-- Opening Marker --
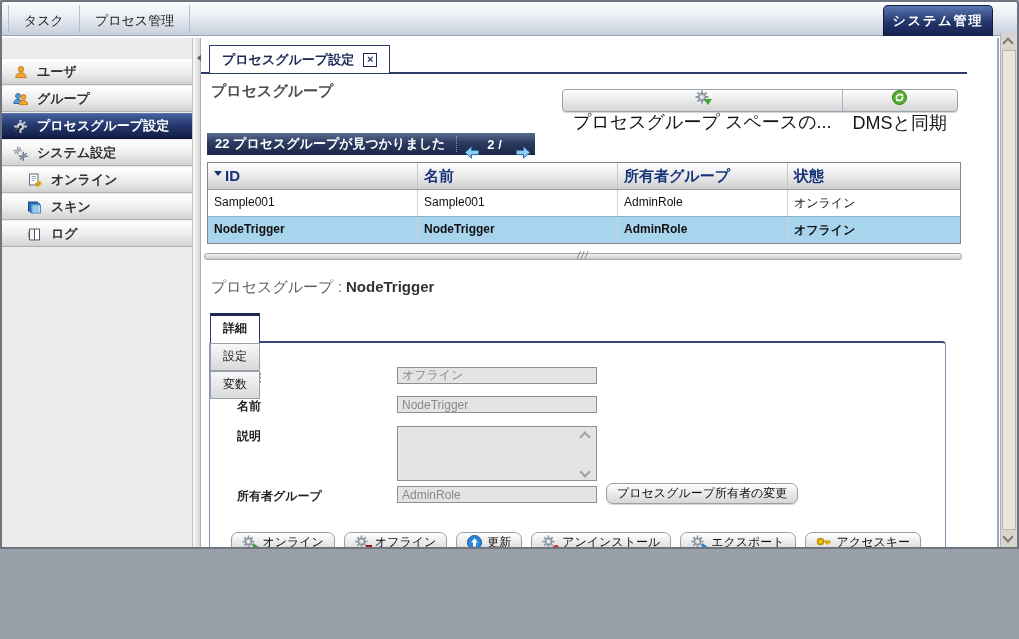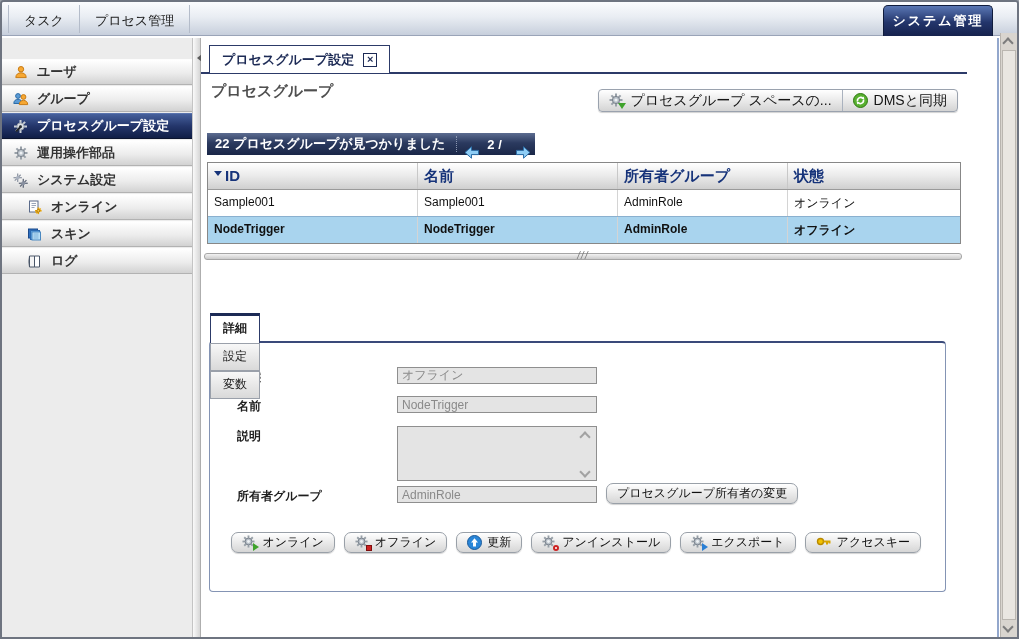--- a/index.html
+++ b/index.html
@@ -4,7 +4,7 @@
 <style>
   * { margin:0; padding:0; box-sizing:border-box; }
   body { background:#9aa0a8; font-family:"Liberation Sans","DejaVu Sans",sans-serif; }
-  .screen { position:relative; width:1019px; height:639px; background:#fff;
+  .screen { position:relative; width:1019px; height:549px; background:#fff;
             border:2px solid #6e7480; border-radius:4px 4px 0 0; overflow:hidden; }
 
   

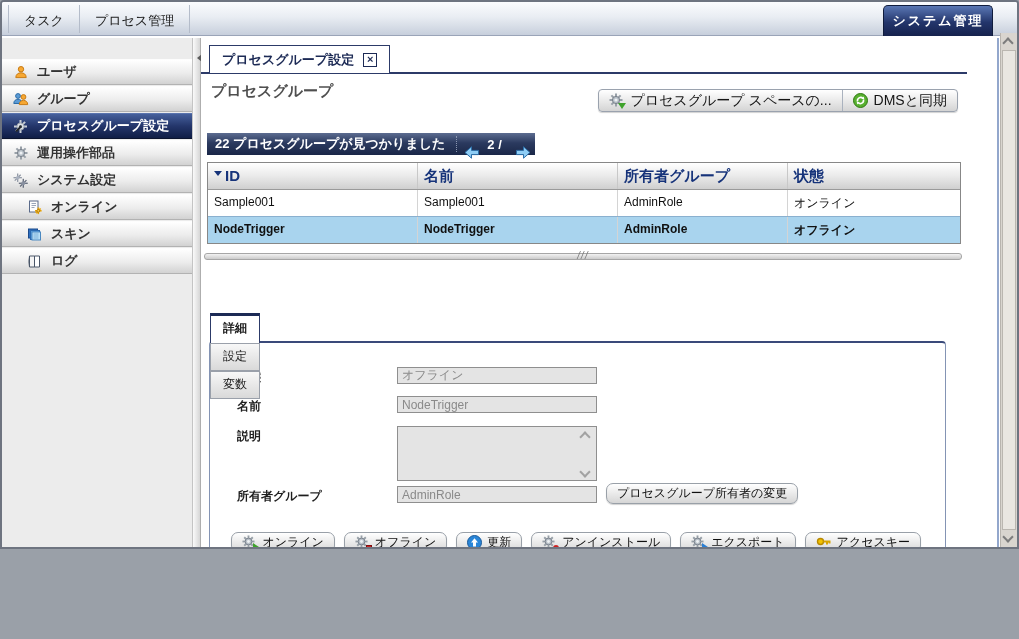--- a/index.html
+++ b/index.html
@@ -61,7 +61,7 @@
   .header-btns { position:absolute; top:51px; right:39px; height:23px; display:flex; align-items:stretch;
              border:1px solid #9aa2ae; border-radius:4px;
              background:linear-gradient(#ffffff,#e6e6e6 60%,#d4d4d4); box-shadow:0 1px 1px rgba(0,0,0,.18); }
-  .hbtn { display:flex; align-items:center; gap:6px; padding:0 10px; font-size:14px; color:#141414; cursor:pointer; }
+  .hbtn { display:flex; align-items:center; gap:6px; padding:0 10px; font-size:18px; color:#141414; cursor:pointer;flex-direction:column; }
   .hbtn + .hbtn { border-left:1px solid #aab2be; }
 
   .results-bar { position:absolute; left:6px; top:95px; width:328px; height:22px;

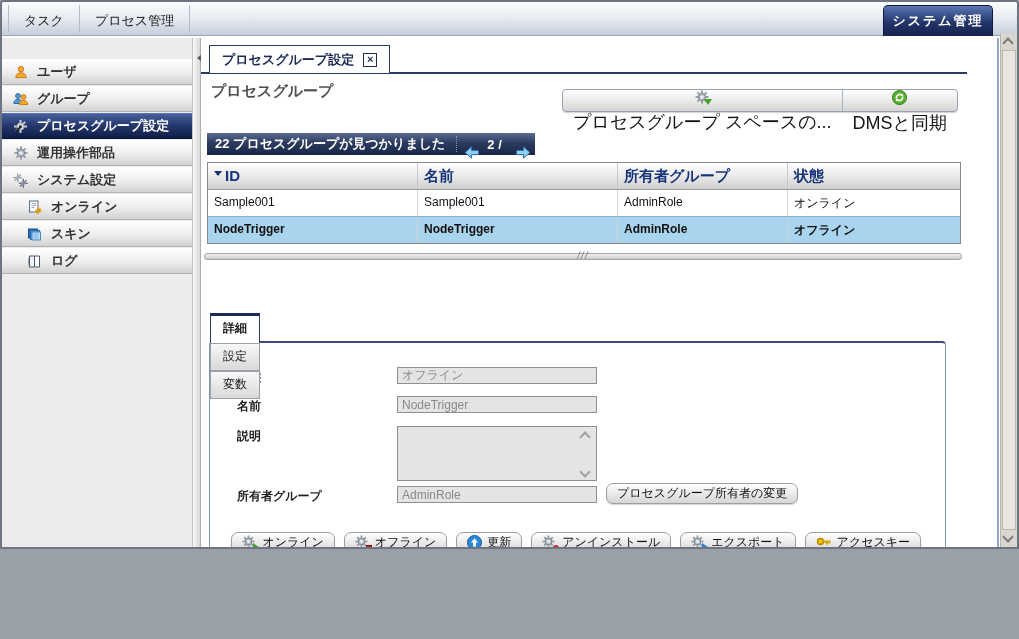--- a/index.html
+++ b/index.html
@@ -178,21 +178,6 @@
           </svg>
         </span>
       <span>プロセスグループ設定</span>
-    </div>
-    <div class="side-item">
-      <span class="sicon">
-          <svg width="14" height="14" viewBox="0 0 14 14">
-            <g fill="#98a0a8">
-              <rect x="6" y="0.5" width="2" height="13"></rect>
-              <rect x="0.5" y="6" width="13" height="2"></rect>
-              <rect x="6" y="0.5" width="2" height="13" transform="rotate(45 7 7)"></rect>
-              <rect x="0.5" y="6" width="13" height="2" transform="rotate(45 7 7)"></rect>
-            </g>
-            <circle cx="7" cy="7" r="3.6" fill="#b8c0c8" stroke="#7a828c"></circle>
-            <circle cx="7" cy="7" r="1.6" fill="#eef1f4"></circle>
-          </svg>
-        </span>
-      <span>運用操作部品</span>
     </div>
     <div class="side-item">
       <span class="sicon">

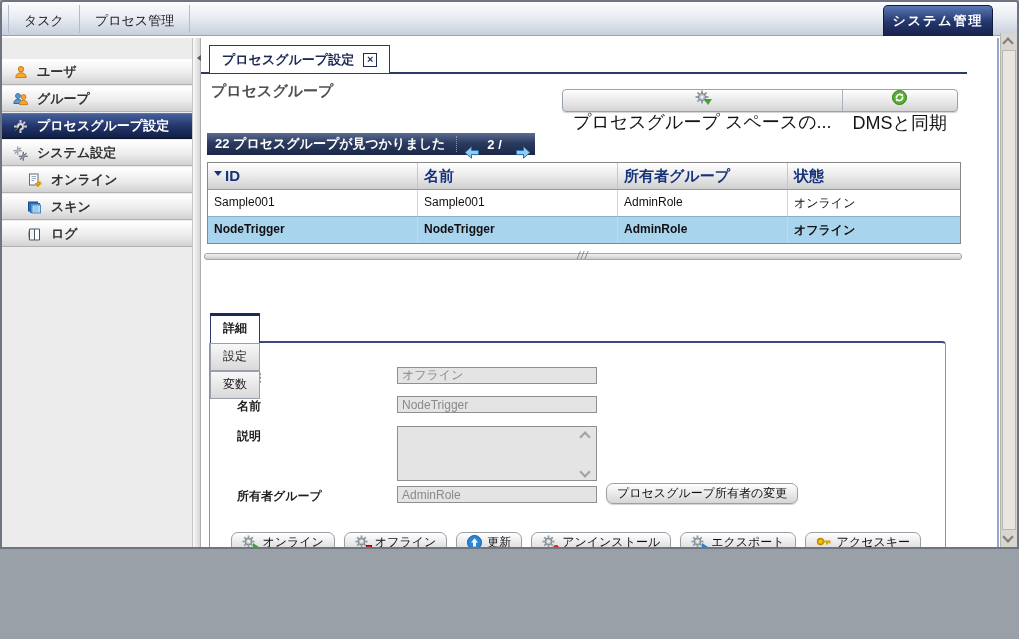--- a/index.html
+++ b/index.html
@@ -328,6 +328,10 @@
 
     <div class="h-splitter"><span>///</span></div>
 
+    <div class="detail-heading">
+      <span class="lbl">プロセスグループ :</span>
+      <span class="val">NodeTrigger</span>
+    </div>
 
     <div class="detail-tabs">
       <div class="dtab active">詳細</div>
-- Closing Marker --
[WHAT TO PRODUCE] The pictures alone are to be left out when the data above is copied; all else must match exactly.

[OUTPUT FOR THIS TASK]
--- a/index.html
+++ b/index.html
@@ -4,7 +4,7 @@
 <style>
   * { margin:0; padding:0; box-sizing:border-box; }
   body { background:#9aa0a8; font-family:"Liberation Sans","DejaVu Sans",sans-serif; }
-  .screen { position:relative; width:1019px; height:639px; background:#fff;
+  .screen { position:relative; width:1019px; height:549px; background:#fff;
             border:2px solid #6e7480; border-radius:4px 4px 0 0; overflow:hidden; }
 
   

--- a/index.html
+++ b/index.html
@@ -61,7 +61,7 @@
   .header-btns { position:absolute; top:51px; right:39px; height:23px; display:flex; align-items:stretch;
              border:1px solid #9aa2ae; border-radius:4px;
              background:linear-gradient(#ffffff,#e6e6e6 60%,#d4d4d4); box-shadow:0 1px 1px rgba(0,0,0,.18); }
-  .hbtn { display:flex; align-items:center; gap:6px; padding:0 10px; font-size:14px; color:#141414; cursor:pointer; }
+  .hbtn { display:flex; align-items:center; gap:6px; padding:0 10px; font-size:18px; color:#141414; cursor:pointer;flex-direction:column; }
   .hbtn + .hbtn { border-left:1px solid #aab2be; }
 
   .results-bar { position:absolute; left:6px; top:95px; width:328px; height:22px;

--- a/index.html
+++ b/index.html
@@ -178,21 +178,6 @@
           </svg>
         </span>
       <span>プロセスグループ設定</span>
-    </div>
-    <div class="side-item">
-      <span class="sicon">
-          <svg width="14" height="14" viewBox="0 0 14 14">
-            <g fill="#98a0a8">
-              <rect x="6" y="0.5" width="2" height="13"></rect>
-              <rect x="0.5" y="6" width="13" height="2"></rect>
-              <rect x="6" y="0.5" width="2" height="13" transform="rotate(45 7 7)"></rect>
-              <rect x="0.5" y="6" width="13" height="2" transform="rotate(45 7 7)"></rect>
-            </g>
-            <circle cx="7" cy="7" r="3.6" fill="#b8c0c8" stroke="#7a828c"></circle>
-            <circle cx="7" cy="7" r="1.6" fill="#eef1f4"></circle>
-          </svg>
-        </span>
-      <span>運用操作部品</span>
     </div>
     <div class="side-item">
       <span class="sicon">

--- a/index.html
+++ b/index.html
@@ -328,6 +328,10 @@
 
     <div class="h-splitter"><span>///</span></div>
 
+    <div class="detail-heading">
+      <span class="lbl">プロセスグループ :</span>
+      <span class="val">NodeTrigger</span>
+    </div>
 
     <div class="detail-tabs">
       <div class="dtab active">詳細</div>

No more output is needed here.